| Supplied passage |
::::

I'd like to start a discussion about team teaching.  With undergraduate music majors pulled in so many directions --- lessons, ensembles, theory, history, methods classes, etc. --- I've noticed that many of them, including those who excel, struggle to form constellations out of all of the stars.  They need continuous, explicit coaching in order to see that what they are learning in my courses is related to (informed by, applicable to, sometimes one and the same as) what they do in their other musical activities.  I'd imagine that many of my colleagues at other institutions face similar challenges.

Over the last few years, I've teamed up with some of my music colleagues outside of theory in order to build more concrete bridges between different curricular islands.  Some are in the form of entirely team-taught courses, such as a
performer and a theorist co-teaching a Performance and Analysis
seminar.  Others are more informal and one-off:  a
theorist visiting an orchestra rehearsal to bring aspects of a piece's
form to life, a cellist coming to a counterpoint course to provide a
performer's perspective on compound melody in Bach's solo suites, or a theorist
and a musicologist bending the usual order of undergraduate topics so
that students simultaneously explore the intricacies of sonata form and
engage with the history of the symphony.

::::

| Given material |
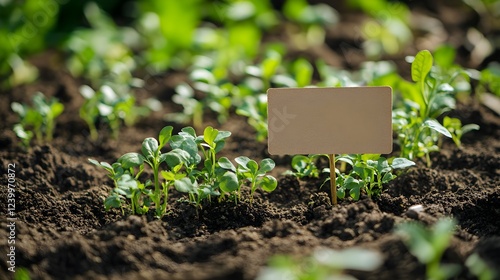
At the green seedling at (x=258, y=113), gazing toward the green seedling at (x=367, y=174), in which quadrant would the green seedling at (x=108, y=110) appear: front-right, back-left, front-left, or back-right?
back-right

::::

| Exercise objective |
Say yes or no to whether each statement agrees with the team-teaching passage, and quote the words that settle it: (a) Some of the author's team-taught courses pair a performer with a theorist for a seminar; (b) Only the weaker music majors struggle to connect their courses; (c) A violinist came to a counterpoint course to give a performer's perspective.

| Output for this exercise |
(a) Yes: "a performer and a theorist co-teaching a Performance and Analysis seminar"
(b) No: "many of them, including those who excel, struggle to form constellations out of all of the stars"
(c) No: "a cellist coming to a counterpoint course to provide a performer's perspective on compound melody in Bach's solo suites"